When I don’t answer, he taps the keyboard again, and the rest of the face appears, centimeter by centimeter. A smaller nose. Slimmer lips. Narrower shoulders. He’s reducing me by ten percent. A flatter stomach, bonier hips. Even the knees are less pronounced, somehow. And the skin? Only when I look away and look back do I see it: a weakening of the light, a slightly sepia tone over my normal color.
This is crazy. What are you going to do, Silpa, shave down every part of my anatomy?
What do you mean? We’re only talking about alterations to the face. Plus skin tone, of course, which is chemical. No other surgery.
Then why do I look so different?
He laughs. It’s the eyes, he says. I see it all the time. Change the eyes, tweak the nose, and it’s a different person. Haven’t you heard the old saying about how a nose job takes off fifteen pounds?
No.
I suppose it’s a joke in the business.
Who is this man? I close my eyes and open them again, slowly, and again; I turn my face away and back; I get up from the stool, go out into the hallway, shut the door, open it, and reenter. Who are you? How are you? How did you come to be, sourceless human being, person from nowhere, person who has never existed, who should never exist? It’s a vertiginous feeling, a feeling that starts in the feet and gathers momentum in the thighs, as if I’ve leaned over a balcony railing, drawn by something I’ve seen fifteen stories down. A vertiginous feeling, that is, of having leaned against the natural settling order of one’s joints, but also a feeling that originates between the thighs. Arousal. Arousal out of something deeply wrong.
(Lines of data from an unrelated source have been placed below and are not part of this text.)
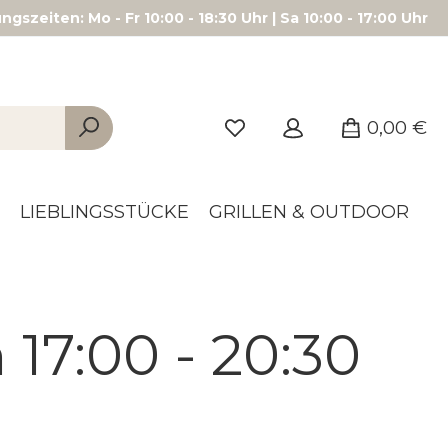
gszeiten: Mo - Fr 10:00 - 18:30 Uhr | Sa 10:00 - 17:00 Uhr
0,00 €
LIEBLINGSSTÜCKE
GRILLEN & OUTDOOR
 17:00 - 20:30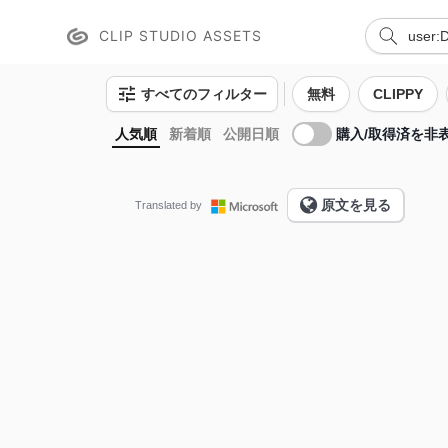
CLIP STUDIO ASSETS
すべてのフィルター
無料
CLIPPY
購入/取得済を非
人気順
新着順
公開日順
原文を見る
Translated by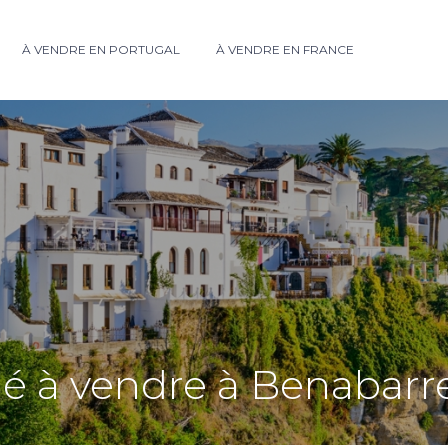
À VENDRE EN PORTUGAL
À VENDRE EN FRANCE
é à vendre à Benabarr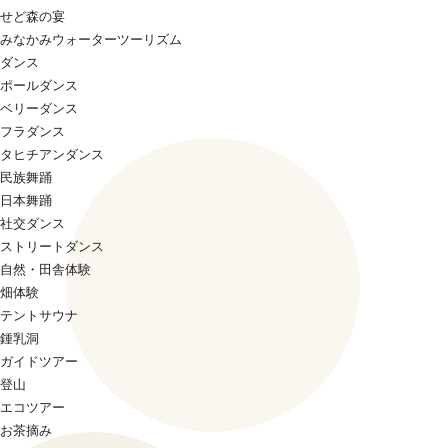
せど森の宴
みなかみウォーターツーリズム
ダンス
ポールダンス
ベリーダンス
フラダンス
タヒチアンダンス
民族舞踊
日本舞踊
社交ダンス
ストリートダンス
自然・田舎体験
畑体験
テントサウナ
鍾乳洞
ガイドツアー
登山
エコツアー
お茶摘み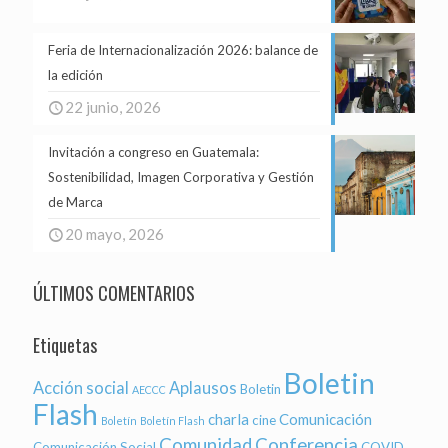
Feria de Internacionalización 2026: balance de
la edición
22 junio, 2026
Invitación a congreso en Guatemala:
Sostenibilidad, Imagen Corporativa y Gestión
de Marca
20 mayo, 2026
ÚLTIMOS COMENTARIOS
Etiquetas
Boletin
Acción social
Aplausos
Boletin
AECCC
Flash
charla
Comunicación
cine
Boletín
Boletín Flash
Comunidad
Conferencia
Comunicación Social
COVID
What this is, I think, without stopping to explain the thought, what this is, is a kind of incest. A violation of the natural process. A skipping ahead.
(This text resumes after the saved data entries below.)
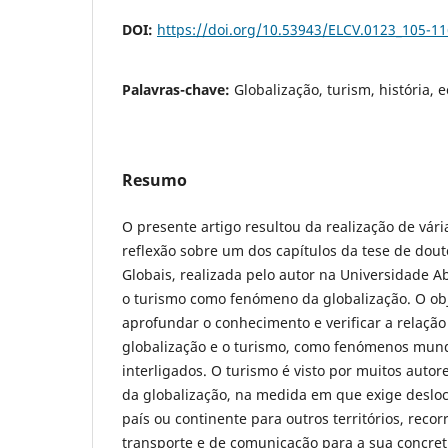
DOI:
https://doi.org/10.53943/ELCV.0123_105-11
Palavras-chave:
Globalização, turism, história, 
Resumo
O presente artigo resultou da realização de vár
reflexão sobre um dos capítulos da tese de do
Globais, realizada pelo autor na Universidade A
o turismo como fenómeno da globalização. O obj
aprofundar o conhecimento e verificar a relação
globalização e o turismo, como fenómenos mund
interligados. O turismo é visto por muitos auto
da globalização, na medida em que exige deslo
país ou continente para outros territórios, reco
transporte e de comunicação para a sua concre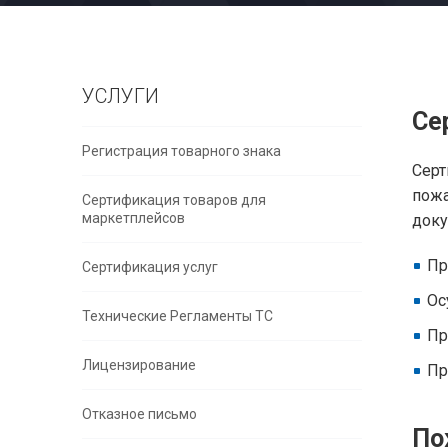
УСЛУГИ
Се
Регистрация товарного знака
Сер
пожа
Сертификация товаров для
маркетплейсов
доку
Пр
Сертификация услуг
Ос
Технические Регламенты ТС
Пр
Лицензирование
Пр
Отказное письмо
По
Let’s go through the next steps, Silpa says. I turn back to face him, and he folds his hands in his lap, retreating into doctor mode. First, we make up an agreement and sign it. It’s a formality, but we have to do it, because it’s a two-way financial transaction. Because by electing to pay for the operation, you become a shareholder in the company. Understood? Next, you write your RLTP plan. You’ve read Martin’s, right? In your case I think we have to forgo the actual period, because of the anatomical difficulties. But you need to have a full day of reflection before the surgery begins.